*EXERCISE DIRECTIONS:*
Filter the material below down to the lines containing the word "left".
________________
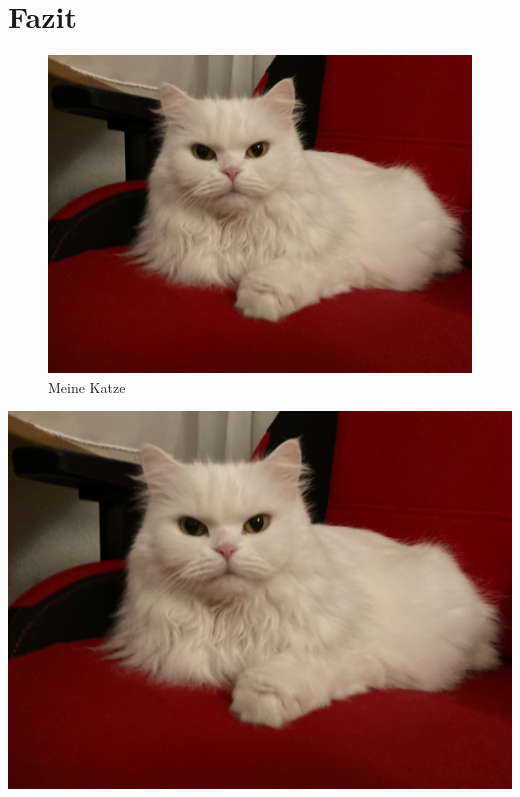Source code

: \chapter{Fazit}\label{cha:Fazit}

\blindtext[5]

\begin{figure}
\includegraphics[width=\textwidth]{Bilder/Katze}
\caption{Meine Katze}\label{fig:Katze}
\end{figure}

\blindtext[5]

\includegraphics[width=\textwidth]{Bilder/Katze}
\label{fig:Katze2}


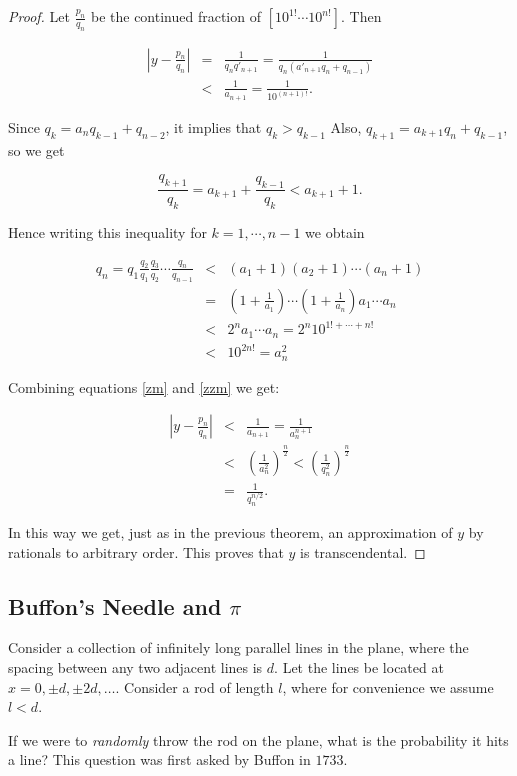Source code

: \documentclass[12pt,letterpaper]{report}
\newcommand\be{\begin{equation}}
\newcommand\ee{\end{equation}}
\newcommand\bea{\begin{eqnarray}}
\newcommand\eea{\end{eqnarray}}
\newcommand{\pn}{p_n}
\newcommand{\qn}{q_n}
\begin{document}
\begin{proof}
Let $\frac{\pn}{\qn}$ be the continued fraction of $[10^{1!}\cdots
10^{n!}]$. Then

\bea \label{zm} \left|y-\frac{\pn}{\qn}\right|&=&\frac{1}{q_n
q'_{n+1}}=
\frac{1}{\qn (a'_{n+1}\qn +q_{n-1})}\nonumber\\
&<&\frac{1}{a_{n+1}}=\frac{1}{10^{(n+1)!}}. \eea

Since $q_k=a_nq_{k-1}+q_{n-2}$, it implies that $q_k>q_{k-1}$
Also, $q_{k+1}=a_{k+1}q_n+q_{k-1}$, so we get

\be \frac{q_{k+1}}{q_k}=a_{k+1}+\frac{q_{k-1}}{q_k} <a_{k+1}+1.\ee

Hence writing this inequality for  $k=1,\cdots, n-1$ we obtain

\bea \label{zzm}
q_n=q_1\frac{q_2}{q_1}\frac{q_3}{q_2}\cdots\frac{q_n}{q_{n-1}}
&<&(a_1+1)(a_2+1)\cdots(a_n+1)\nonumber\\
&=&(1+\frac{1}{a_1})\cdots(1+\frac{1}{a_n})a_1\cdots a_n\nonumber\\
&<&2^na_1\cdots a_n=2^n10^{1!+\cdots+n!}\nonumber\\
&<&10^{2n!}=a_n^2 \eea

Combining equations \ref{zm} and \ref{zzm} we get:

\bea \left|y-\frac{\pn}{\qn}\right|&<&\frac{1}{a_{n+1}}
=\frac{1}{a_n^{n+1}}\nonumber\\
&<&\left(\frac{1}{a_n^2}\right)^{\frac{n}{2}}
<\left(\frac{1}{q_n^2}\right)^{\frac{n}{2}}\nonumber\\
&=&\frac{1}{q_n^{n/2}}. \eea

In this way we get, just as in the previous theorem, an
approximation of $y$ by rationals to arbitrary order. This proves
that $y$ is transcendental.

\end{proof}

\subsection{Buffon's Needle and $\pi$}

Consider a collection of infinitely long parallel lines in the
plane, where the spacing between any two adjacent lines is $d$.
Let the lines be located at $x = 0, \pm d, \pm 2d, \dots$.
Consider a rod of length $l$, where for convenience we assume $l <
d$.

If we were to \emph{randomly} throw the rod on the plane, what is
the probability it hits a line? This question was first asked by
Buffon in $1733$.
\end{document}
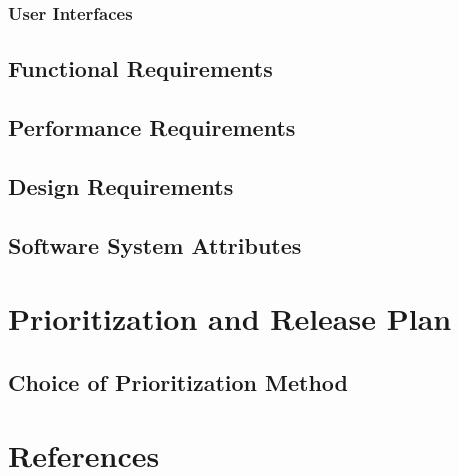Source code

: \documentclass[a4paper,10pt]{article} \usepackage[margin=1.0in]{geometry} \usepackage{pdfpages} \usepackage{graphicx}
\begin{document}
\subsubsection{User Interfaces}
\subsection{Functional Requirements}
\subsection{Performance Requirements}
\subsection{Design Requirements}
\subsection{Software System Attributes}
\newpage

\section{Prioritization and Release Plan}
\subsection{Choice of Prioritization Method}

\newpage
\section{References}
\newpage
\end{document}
________________
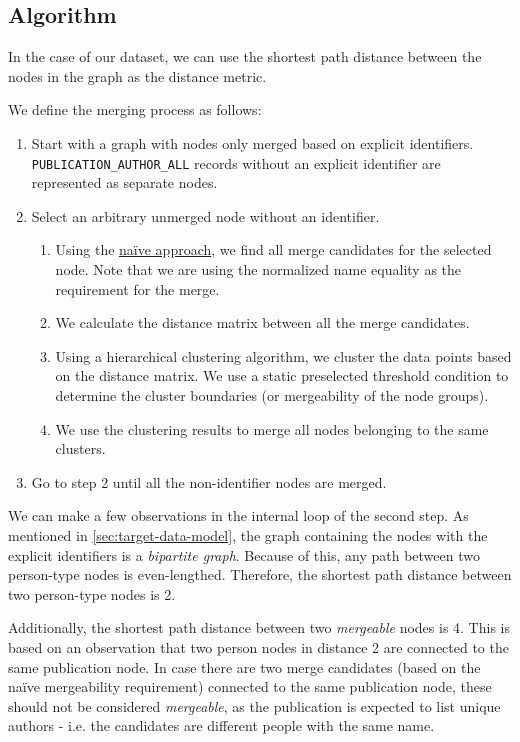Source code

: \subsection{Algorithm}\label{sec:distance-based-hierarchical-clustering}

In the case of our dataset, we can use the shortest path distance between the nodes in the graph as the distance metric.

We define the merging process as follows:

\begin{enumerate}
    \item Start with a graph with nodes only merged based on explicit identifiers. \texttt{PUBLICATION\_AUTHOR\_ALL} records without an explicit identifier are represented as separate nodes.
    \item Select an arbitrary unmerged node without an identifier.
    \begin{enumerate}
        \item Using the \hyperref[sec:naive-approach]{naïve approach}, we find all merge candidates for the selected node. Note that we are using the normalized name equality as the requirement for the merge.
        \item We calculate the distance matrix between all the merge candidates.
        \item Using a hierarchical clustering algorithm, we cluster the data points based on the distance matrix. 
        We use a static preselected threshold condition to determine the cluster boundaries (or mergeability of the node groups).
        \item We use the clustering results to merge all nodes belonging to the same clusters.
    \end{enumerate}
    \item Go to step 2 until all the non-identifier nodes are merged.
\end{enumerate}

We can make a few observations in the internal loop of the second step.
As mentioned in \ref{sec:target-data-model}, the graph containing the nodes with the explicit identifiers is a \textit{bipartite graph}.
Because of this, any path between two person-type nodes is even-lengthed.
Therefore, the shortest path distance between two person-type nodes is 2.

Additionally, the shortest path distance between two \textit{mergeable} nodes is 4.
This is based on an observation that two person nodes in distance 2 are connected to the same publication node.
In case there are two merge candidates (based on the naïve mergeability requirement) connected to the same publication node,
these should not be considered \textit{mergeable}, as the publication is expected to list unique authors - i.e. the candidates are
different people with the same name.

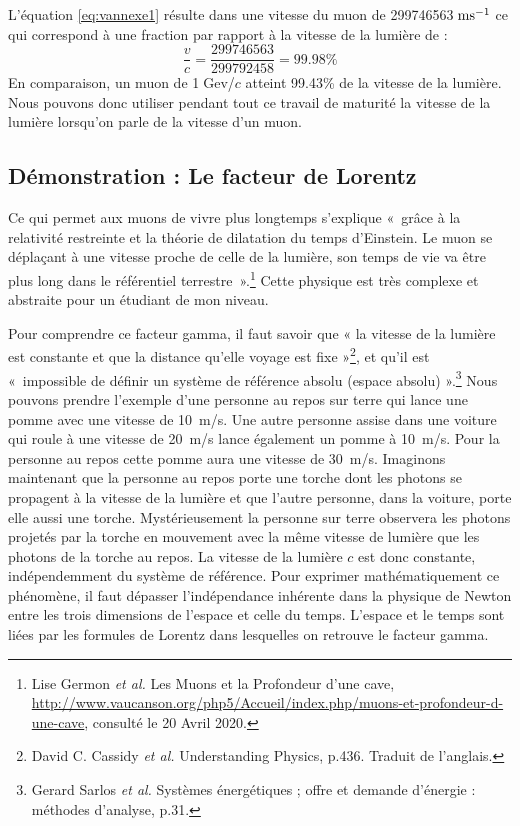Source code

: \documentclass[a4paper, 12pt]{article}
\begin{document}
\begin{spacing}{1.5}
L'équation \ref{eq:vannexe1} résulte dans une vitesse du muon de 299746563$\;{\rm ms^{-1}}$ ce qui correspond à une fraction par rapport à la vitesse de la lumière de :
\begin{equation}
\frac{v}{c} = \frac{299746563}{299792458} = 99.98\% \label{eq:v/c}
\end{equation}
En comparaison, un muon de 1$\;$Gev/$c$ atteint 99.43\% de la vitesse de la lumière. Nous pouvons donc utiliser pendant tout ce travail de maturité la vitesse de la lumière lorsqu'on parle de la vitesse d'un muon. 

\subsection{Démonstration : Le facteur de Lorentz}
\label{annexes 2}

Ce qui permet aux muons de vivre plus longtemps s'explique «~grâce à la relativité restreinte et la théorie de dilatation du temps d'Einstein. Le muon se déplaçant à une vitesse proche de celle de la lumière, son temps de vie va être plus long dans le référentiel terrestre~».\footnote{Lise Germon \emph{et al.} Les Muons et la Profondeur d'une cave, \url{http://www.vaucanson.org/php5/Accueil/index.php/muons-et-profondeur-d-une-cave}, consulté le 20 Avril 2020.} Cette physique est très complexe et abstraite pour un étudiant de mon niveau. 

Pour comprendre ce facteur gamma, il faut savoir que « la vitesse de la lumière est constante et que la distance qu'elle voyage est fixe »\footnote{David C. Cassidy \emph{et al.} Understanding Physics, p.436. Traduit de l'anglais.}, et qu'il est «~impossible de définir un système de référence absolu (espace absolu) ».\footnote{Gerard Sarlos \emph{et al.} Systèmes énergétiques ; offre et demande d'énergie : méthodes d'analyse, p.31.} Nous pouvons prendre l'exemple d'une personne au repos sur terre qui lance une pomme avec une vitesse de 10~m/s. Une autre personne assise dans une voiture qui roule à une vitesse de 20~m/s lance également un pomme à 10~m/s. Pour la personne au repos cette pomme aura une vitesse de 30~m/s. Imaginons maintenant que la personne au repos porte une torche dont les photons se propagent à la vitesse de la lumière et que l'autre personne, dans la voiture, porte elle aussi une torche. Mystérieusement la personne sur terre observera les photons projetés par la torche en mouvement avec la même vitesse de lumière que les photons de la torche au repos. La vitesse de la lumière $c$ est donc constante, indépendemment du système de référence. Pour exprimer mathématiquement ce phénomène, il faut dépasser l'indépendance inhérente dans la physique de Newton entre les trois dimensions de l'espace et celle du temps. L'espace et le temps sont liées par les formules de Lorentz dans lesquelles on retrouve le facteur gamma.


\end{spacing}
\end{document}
________________
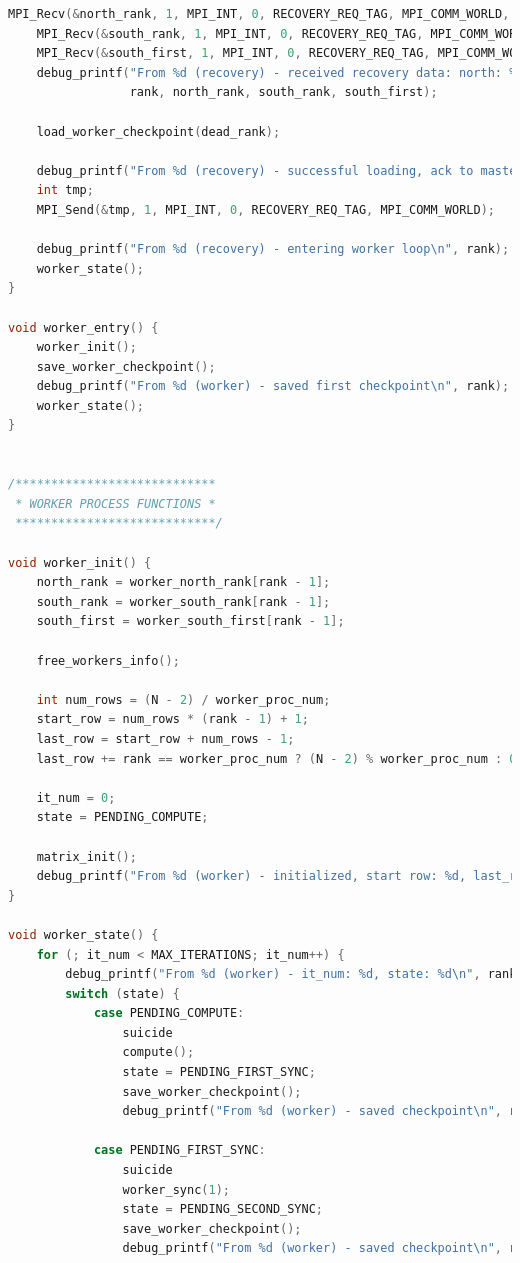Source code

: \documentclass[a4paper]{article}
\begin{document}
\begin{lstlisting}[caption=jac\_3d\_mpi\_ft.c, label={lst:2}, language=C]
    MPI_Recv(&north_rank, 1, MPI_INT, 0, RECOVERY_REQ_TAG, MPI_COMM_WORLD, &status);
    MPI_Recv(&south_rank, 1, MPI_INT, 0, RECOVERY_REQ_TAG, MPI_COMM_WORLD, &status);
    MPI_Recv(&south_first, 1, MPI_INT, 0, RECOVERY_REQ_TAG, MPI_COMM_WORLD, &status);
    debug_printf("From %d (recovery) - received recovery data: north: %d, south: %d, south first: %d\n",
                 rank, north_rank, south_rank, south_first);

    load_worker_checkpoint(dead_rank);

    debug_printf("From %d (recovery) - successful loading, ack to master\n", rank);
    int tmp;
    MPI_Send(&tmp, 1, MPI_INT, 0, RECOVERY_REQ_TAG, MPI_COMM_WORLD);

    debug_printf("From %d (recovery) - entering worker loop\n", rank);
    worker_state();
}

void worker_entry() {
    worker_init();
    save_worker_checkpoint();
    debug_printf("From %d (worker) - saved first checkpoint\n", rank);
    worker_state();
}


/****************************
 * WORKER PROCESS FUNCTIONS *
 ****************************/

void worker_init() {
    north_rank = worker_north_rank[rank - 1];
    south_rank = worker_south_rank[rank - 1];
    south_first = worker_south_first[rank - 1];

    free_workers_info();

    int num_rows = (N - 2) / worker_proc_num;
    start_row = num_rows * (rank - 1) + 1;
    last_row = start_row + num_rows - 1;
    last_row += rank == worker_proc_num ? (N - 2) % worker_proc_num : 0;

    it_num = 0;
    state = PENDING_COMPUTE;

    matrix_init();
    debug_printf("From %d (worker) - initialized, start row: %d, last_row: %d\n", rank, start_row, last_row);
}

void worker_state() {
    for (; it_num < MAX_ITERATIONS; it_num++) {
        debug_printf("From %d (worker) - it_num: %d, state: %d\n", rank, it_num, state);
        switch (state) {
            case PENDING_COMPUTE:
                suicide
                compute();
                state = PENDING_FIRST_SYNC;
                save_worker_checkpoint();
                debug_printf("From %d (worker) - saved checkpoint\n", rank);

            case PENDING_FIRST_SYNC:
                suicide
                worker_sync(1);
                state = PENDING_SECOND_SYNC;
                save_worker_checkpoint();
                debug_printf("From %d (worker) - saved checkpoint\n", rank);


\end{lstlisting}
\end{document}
________________
*ANSWER BELOW:*
\bea \label{zm} \left|y-\frac{\pn}{\qn}\right|&=&\frac{1}{q_n
\bea \left|y-\frac{\pn}{\qn}\right|&<&\frac{1}{a_{n+1}}
&<&\left(\frac{1}{a_n^2}\right)^{\frac{n}{2}}
<\left(\frac{1}{q_n^2}\right)^{\frac{n}{2}}\nonumber\\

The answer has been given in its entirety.